> [WRITTEN PROBLEM]: Render the lines below as a numbered list, omitting any blank lines.

-- BEGIN --

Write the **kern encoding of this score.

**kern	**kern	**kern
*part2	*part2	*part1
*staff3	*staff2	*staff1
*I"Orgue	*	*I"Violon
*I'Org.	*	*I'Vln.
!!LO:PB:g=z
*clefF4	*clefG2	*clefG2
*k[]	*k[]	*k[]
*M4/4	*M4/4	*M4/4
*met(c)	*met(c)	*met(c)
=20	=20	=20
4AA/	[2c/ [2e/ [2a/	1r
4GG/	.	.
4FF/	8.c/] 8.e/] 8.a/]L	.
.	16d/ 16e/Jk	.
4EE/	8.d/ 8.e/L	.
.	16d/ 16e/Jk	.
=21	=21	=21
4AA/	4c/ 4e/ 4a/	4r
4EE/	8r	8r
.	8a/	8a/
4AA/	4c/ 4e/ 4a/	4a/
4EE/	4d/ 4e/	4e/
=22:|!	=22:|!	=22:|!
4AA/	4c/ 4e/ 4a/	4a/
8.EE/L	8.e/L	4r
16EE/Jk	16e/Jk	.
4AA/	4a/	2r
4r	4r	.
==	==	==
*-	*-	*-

-- END --

> [THE COMPLETED TASK]:
1. Write the **kern encoding of this score.
2. **kern	**kern	**kern
3. *part2	*part2	*part1
4. *staff3	*staff2	*staff1
5. *I"Orgue	*	*I"Violon
6. *I'Org.	*	*I'Vln.
7. !!LO:PB:g=z
8. *clefF4	*clefG2	*clefG2
9. *k[]	*k[]	*k[]
10. *M4/4	*M4/4	*M4/4
11. *met(c)	*met(c)	*met(c)
12. =20	=20	=20
13. 4AA/	[2c/ [2e/ [2a/	1r
14. 4GG/	.	.
15. 4FF/	8.c/] 8.e/] 8.a/]L	.
16. .	16d/ 16e/Jk	.
17. 4EE/	8.d/ 8.e/L	.
18. .	16d/ 16e/Jk	.
19. =21	=21	=21
20. 4AA/	4c/ 4e/ 4a/	4r
21. 4EE/	8r	8r
22. .	8a/	8a/
23. 4AA/	4c/ 4e/ 4a/	4a/
24. 4EE/	4d/ 4e/	4e/
25. =22:|!	=22:|!	=22:|!
26. 4AA/	4c/ 4e/ 4a/	4a/
27. 8.EE/L	8.e/L	4r
28. 16EE/Jk	16e/Jk	.
29. 4AA/	4a/	2r
30. 4r	4r	.
31. ==	==	==
32. *-	*-	*-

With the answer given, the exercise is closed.